Wifo rechnet mit historischem Wirtschaftseinbruch
Wien (APA) - Die Coronakrise dürfte ein noch tieferes Loch in den Staatshaushalt reißen, als ohnehin erwartet. Das Wirtschaftsforschungsinstitut (Wifo) hat seine Defizitprognose am Donnerstag noch einmal um ein Drittel nach oben korrigiert. Damit droht für heuer ein gesamtstaatliches Minus von zumindest rund 7,5 Prozent der Wirtschaftsleistung. Das wäre das höchste Defizit seit Beginn der Zeitreihe im Jahr 1954.
Die Arbeitslosenquote soll auf 8,75 bis 9,1 Prozent steigen. Die Zahl der Beschäftigten geht 2020 um 1,75 bis 2,5 Prozent zurück, so Wifo-Leiter Christoph Badelt und -Prognosechef Josef Baumgartner am Donnerstag im Zuge der neuesten Langfristprognose ihres Instituts. Die höheren Einbrüche beschreiben jeweils ein besonders pessimistisches Szenario mit einem besonders starken Rückgang der internationalen Konjunktur.
Für am wahrscheinlichsten hält das Wifo einen BIP-Rückgang von mehr als 5 Prozent. Damit würde der Einbruch wegen der Finanz- und Wirtschaftskrise von 2009 (minus 3,8 Prozent) deutlich übertroffen werden. Das bis jetzt höchste Budgetdefizit in den bisherigen Aufzeichnungen seit 1954 hatte es im Jahr des EU-Beitritts Österreichs 1995 gegeben. Damals betrug es 6,1 Prozent.
Verlangsamung des Wirtschaftswachstums von 2022 bis 2024
Nächstes Jahr wird mit einem realen Plus von 3,5 Prozent gerechnet. Dann flacht die Wachstumskurve wieder ab. 2022 wird nur ein reales Wachstum von 1,9 Prozent gesehen, im Jahr darauf von 1,7 Prozent und 2024 von 1,9 Prozent. Das macht von 2019 bis 2024 lediglich ein reales Wachstum von 0,6 Prozent. In den kommenden Jahren erwartet das Wifo keine Rückkehr in die schwarzen Zahlen: Für 2021 rechnet das Wifo mit 3,3 Prozent Defizit, 2022 mit 2,3 Prozent, 2023 mit 1,7 und 2024 mit 1,2 Prozent. Die Staatsschulden sollen bis 2024 nur unwesentlich sinken. Damit würde der Staatshaushalt für den Rest der türkis-grünen Regierungsperiode unter Druck bleiben.
"Kassasturz" empfohlen
Badelt empfiehlt der Regierung einen "Kassasturz" nach dem Auslaufen der aktuellen Krisenhilfen. Dann müsse geprüft werden, wie die aktuelle Situation mit den sonstigen wirtschaftspolitischen Zielen der Regierung - Stichwort: Steuerreform und Klimapolitik - verbunden werden könne. Ein möglicher Zeitpunkt dafür wäre der Herbst: "Wenn es gut geht, vom medizinischen her, im September, Oktober."

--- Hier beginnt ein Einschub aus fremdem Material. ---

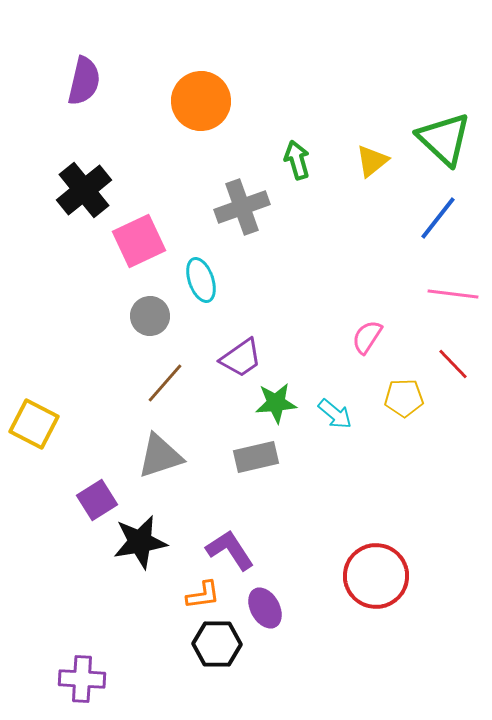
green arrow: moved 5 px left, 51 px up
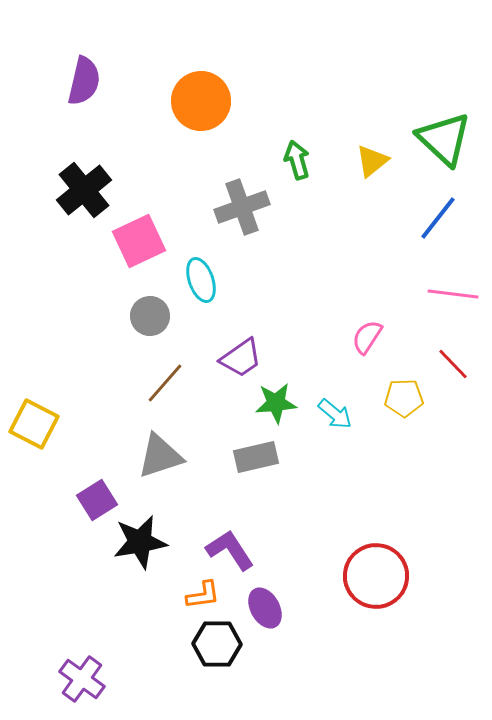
purple cross: rotated 33 degrees clockwise
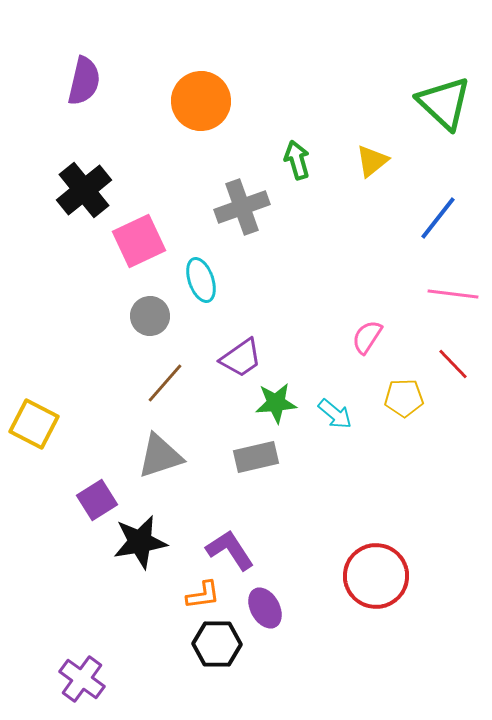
green triangle: moved 36 px up
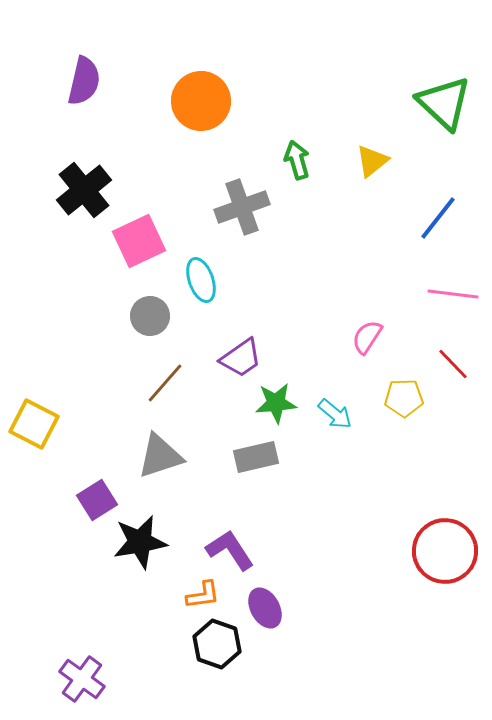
red circle: moved 69 px right, 25 px up
black hexagon: rotated 18 degrees clockwise
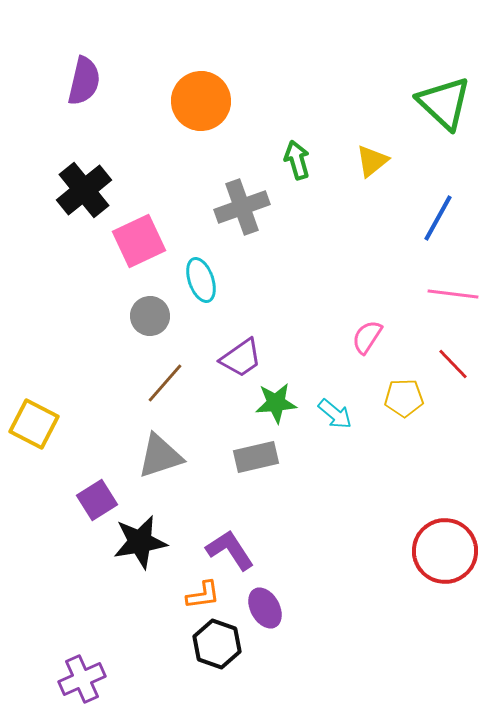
blue line: rotated 9 degrees counterclockwise
purple cross: rotated 30 degrees clockwise
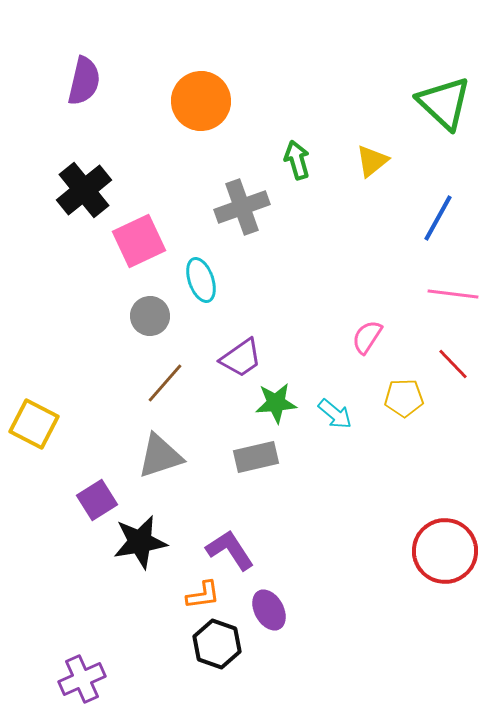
purple ellipse: moved 4 px right, 2 px down
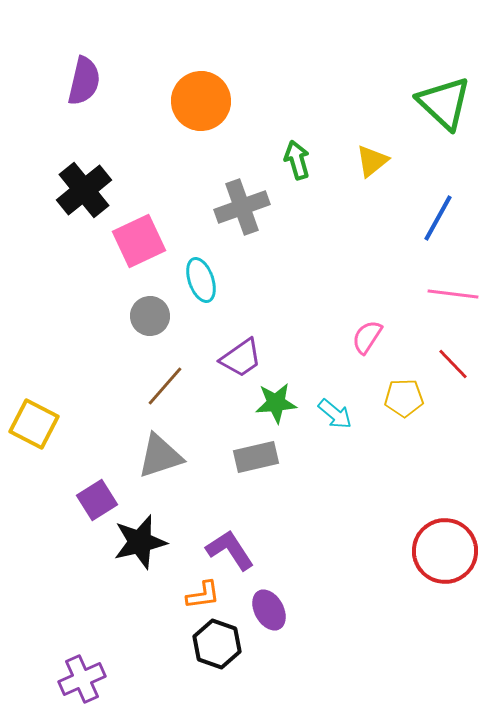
brown line: moved 3 px down
black star: rotated 4 degrees counterclockwise
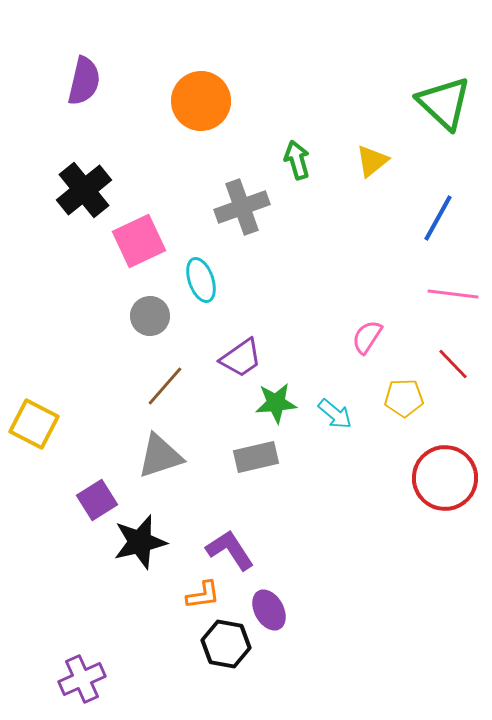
red circle: moved 73 px up
black hexagon: moved 9 px right; rotated 9 degrees counterclockwise
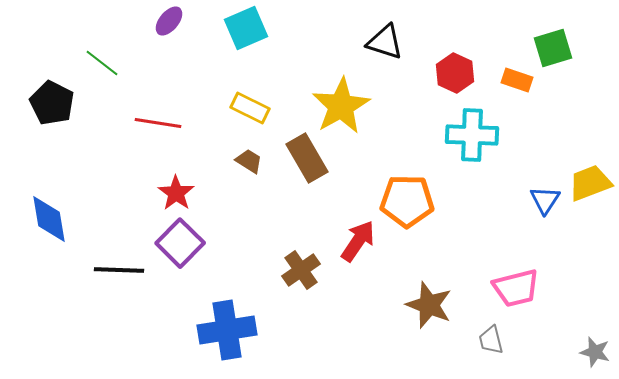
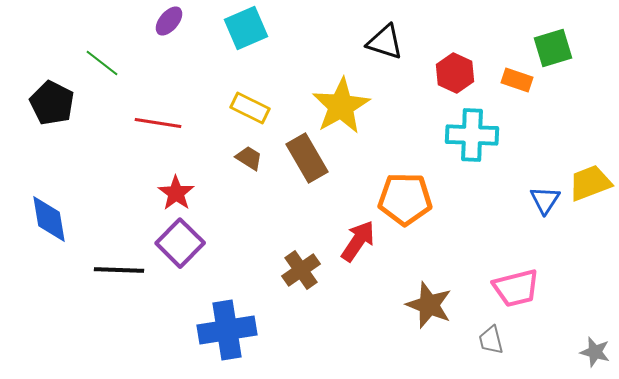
brown trapezoid: moved 3 px up
orange pentagon: moved 2 px left, 2 px up
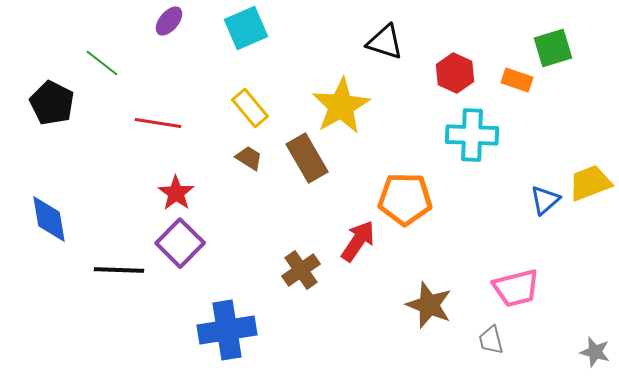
yellow rectangle: rotated 24 degrees clockwise
blue triangle: rotated 16 degrees clockwise
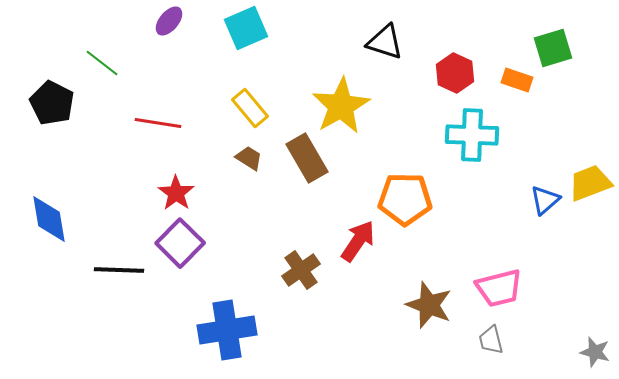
pink trapezoid: moved 17 px left
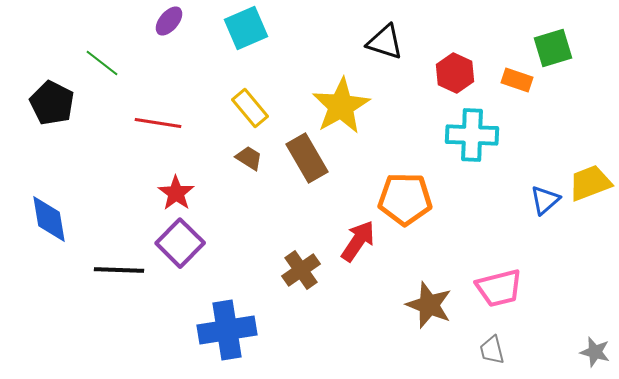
gray trapezoid: moved 1 px right, 10 px down
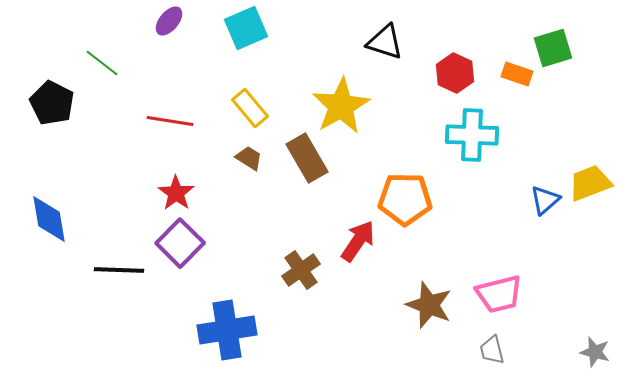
orange rectangle: moved 6 px up
red line: moved 12 px right, 2 px up
pink trapezoid: moved 6 px down
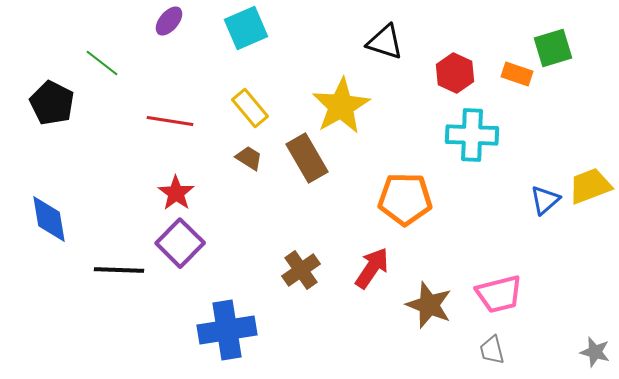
yellow trapezoid: moved 3 px down
red arrow: moved 14 px right, 27 px down
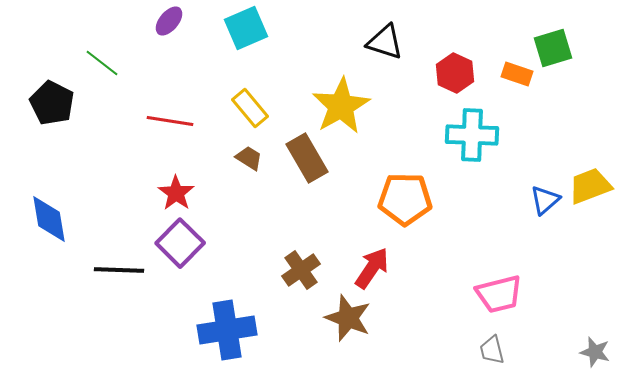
brown star: moved 81 px left, 13 px down
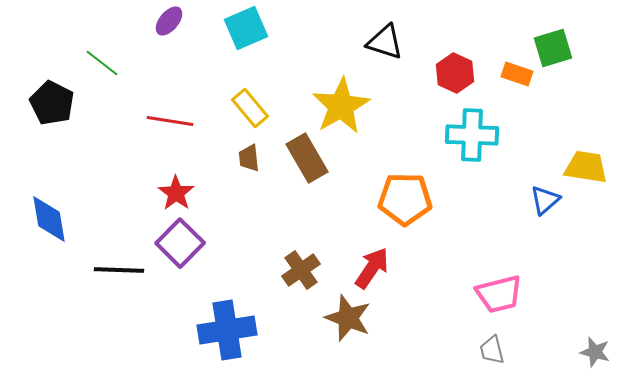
brown trapezoid: rotated 128 degrees counterclockwise
yellow trapezoid: moved 4 px left, 19 px up; rotated 30 degrees clockwise
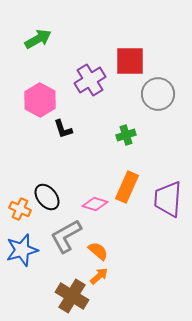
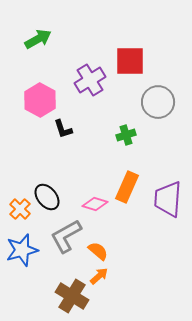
gray circle: moved 8 px down
orange cross: rotated 20 degrees clockwise
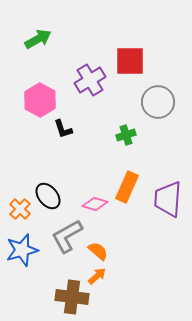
black ellipse: moved 1 px right, 1 px up
gray L-shape: moved 1 px right
orange arrow: moved 2 px left
brown cross: moved 1 px down; rotated 24 degrees counterclockwise
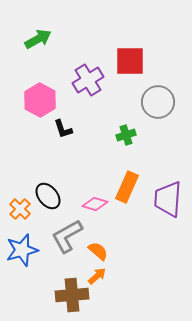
purple cross: moved 2 px left
brown cross: moved 2 px up; rotated 12 degrees counterclockwise
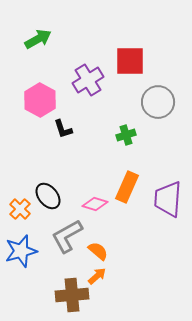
blue star: moved 1 px left, 1 px down
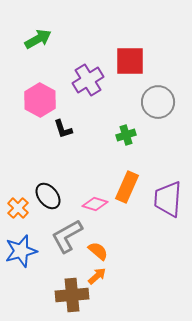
orange cross: moved 2 px left, 1 px up
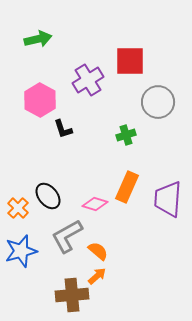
green arrow: rotated 16 degrees clockwise
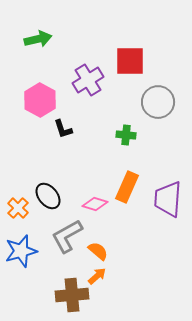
green cross: rotated 24 degrees clockwise
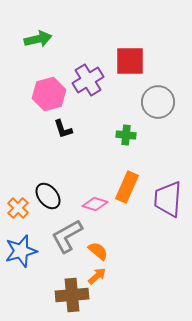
pink hexagon: moved 9 px right, 6 px up; rotated 16 degrees clockwise
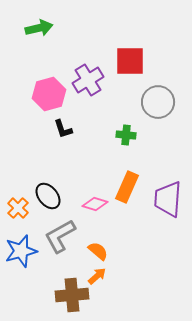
green arrow: moved 1 px right, 11 px up
gray L-shape: moved 7 px left
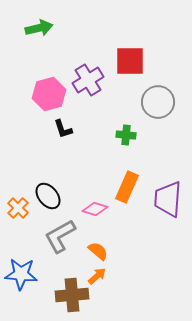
pink diamond: moved 5 px down
blue star: moved 23 px down; rotated 20 degrees clockwise
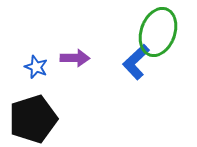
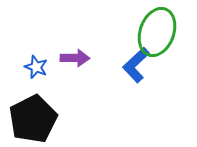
green ellipse: moved 1 px left
blue L-shape: moved 3 px down
black pentagon: rotated 9 degrees counterclockwise
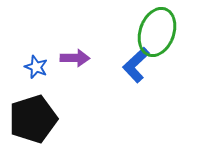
black pentagon: rotated 9 degrees clockwise
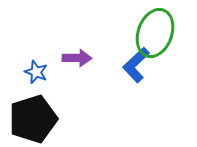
green ellipse: moved 2 px left, 1 px down
purple arrow: moved 2 px right
blue star: moved 5 px down
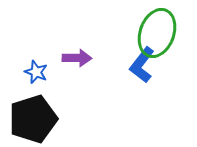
green ellipse: moved 2 px right
blue L-shape: moved 6 px right; rotated 9 degrees counterclockwise
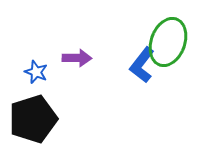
green ellipse: moved 11 px right, 9 px down
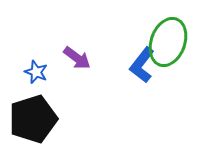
purple arrow: rotated 36 degrees clockwise
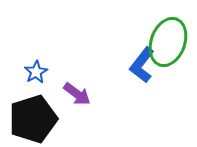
purple arrow: moved 36 px down
blue star: rotated 20 degrees clockwise
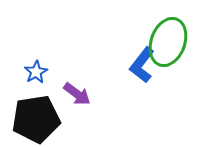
black pentagon: moved 3 px right; rotated 9 degrees clockwise
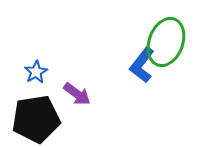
green ellipse: moved 2 px left
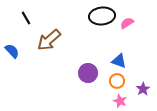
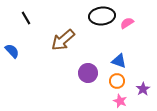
brown arrow: moved 14 px right
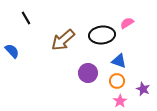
black ellipse: moved 19 px down
purple star: rotated 16 degrees counterclockwise
pink star: rotated 16 degrees clockwise
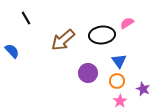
blue triangle: rotated 35 degrees clockwise
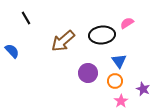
brown arrow: moved 1 px down
orange circle: moved 2 px left
pink star: moved 1 px right
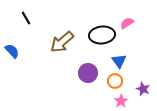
brown arrow: moved 1 px left, 1 px down
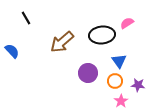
purple star: moved 5 px left, 4 px up; rotated 16 degrees counterclockwise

Bei der Staatsverschuldung sieht Badelt trotz des erwarteten Anstiegs "kein Problem in Sicht". Er verwies aber auf gute Ausgangslage und niedrige Zinsen: "Dem österreichischen Staat passiert zu nächst einmal gar nichts, selbst wenn es 90 Prozent wäre."
Wifo-Chef Badelt für Vermögenssteuern aufgeschlossen
Was die Forderung nach Vermögenssteuern zur Finanzierung der Krisenfolgen angeht, zeigte sich Wifo-Chef Christoph Badelt zwar nicht grundsätzlich abgeneigt, plädierte aber für eine "gesamthafte Lösung". Diese müsse sowohl eine Entlastung der Abgaben auf Arbeit enthalten als auch eine stärkere Ökologisierung und eine stärkere Vermögensorientierung des Steuersystems: "Wir halten nichts davon, jetzt punktuell irgendein steuerpolitisches Instrument herauszugreifen und zu sagen, das machen wir dann."
Zusammenfassung
- Die Coronavirus-Pandemie bringt Österreich laut einer Wifo-Prognose einen historischen Einbruch der Wirtschaft, ein ebenso historisch hohes Budgetdefizit und auch historisch hohe Arbeitslosenzahlen.
- Damals betrug es 6,1 Prozent.
- In den kommenden Jahren erwartet das Wifo keine Rückkehr in die schwarzen Zahlen: Für 2021 rechnet das Wifo mit 3,3 Prozent Defizit, 2022 mit 2,3 Prozent, 2023 mit 1,7 und 2024 mit 1,2 Prozent.